In layman's terms a typical problem in this subject area is formulated as follows. Suppose that our universe has finite size but does not have a boundary. An example of such a situation would be a universe in the shape of a 3-dimensional sphere embedded in 4-dimensional Euclidean space. And imagine now that there is only one particle living in this universe, say, a massless neutrino or a photon. Then one can address a number of mathematical questions. How does the neutrino field (solution of the massless Dirac equation) or the electromagnetic field (solution of the Maxwell system) propagate as a function of time? What are the eigenvalues (energy levels) of the particle? Are there nontrivial (i.e. without obvious symmetries) special cases when the eigenvalues can be evaluated explicitly?

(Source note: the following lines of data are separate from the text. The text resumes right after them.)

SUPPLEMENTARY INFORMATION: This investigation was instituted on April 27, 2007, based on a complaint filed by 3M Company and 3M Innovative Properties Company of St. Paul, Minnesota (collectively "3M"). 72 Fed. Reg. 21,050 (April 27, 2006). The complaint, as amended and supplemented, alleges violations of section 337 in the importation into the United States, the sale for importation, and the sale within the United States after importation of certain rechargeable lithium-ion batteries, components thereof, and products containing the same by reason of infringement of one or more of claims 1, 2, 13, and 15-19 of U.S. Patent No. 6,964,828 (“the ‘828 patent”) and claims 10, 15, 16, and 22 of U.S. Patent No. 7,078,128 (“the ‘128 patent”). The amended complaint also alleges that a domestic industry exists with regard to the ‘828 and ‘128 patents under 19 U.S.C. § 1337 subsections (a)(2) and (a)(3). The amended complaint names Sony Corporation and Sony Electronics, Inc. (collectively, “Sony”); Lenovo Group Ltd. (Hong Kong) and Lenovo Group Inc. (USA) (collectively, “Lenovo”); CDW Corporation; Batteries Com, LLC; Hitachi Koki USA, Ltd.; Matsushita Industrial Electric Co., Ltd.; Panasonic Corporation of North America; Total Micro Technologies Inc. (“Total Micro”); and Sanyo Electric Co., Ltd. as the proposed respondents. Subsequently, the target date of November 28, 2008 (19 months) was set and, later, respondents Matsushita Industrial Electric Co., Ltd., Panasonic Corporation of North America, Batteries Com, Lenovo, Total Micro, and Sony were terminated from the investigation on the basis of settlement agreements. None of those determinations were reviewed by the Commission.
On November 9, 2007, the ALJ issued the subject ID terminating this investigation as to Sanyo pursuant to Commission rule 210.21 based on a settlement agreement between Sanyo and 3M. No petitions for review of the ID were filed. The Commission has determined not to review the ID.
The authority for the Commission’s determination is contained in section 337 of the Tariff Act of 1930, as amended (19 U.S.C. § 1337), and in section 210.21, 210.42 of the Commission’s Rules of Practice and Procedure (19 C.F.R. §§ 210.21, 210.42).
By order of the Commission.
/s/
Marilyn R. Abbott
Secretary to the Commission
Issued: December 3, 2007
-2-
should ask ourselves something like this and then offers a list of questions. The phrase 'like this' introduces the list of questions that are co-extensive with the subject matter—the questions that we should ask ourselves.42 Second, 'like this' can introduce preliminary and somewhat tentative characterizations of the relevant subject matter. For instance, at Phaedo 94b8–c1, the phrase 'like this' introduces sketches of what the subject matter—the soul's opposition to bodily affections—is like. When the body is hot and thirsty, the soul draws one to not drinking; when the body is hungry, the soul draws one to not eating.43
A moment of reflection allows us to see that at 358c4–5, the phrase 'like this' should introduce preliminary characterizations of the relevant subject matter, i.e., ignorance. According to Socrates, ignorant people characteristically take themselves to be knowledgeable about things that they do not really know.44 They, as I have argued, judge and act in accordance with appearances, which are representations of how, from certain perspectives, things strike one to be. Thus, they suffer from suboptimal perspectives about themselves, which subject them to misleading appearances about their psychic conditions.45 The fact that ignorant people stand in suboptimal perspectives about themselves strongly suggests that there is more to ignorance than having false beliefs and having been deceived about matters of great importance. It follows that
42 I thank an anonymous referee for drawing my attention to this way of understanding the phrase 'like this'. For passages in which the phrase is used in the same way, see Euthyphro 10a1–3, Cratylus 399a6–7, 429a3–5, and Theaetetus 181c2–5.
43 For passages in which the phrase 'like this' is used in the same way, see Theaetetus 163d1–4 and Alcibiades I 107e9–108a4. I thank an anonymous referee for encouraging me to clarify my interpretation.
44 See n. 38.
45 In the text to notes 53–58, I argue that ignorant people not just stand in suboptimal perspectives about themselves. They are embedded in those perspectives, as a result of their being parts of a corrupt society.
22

What is the difference between the neutrino (positive eigenvalues) and the antineutrino (negative eigenvalues)? Why is the photon its own antiparticle? What is the nature of spin? Why do neutrinos propagate with the speed of light? Why are neutrinos and photons so different and, yet, so similar?

The speaker will approach the study of first order systems of partial differential equations from the perspective of a spectral theorist using techniques of microlocal analysis and without involving geometry or physics. However, a fascinating feature of the subject is that this purely analytic approach inevitably leads to differential geometric constructions with a strong theoretical physics flavour.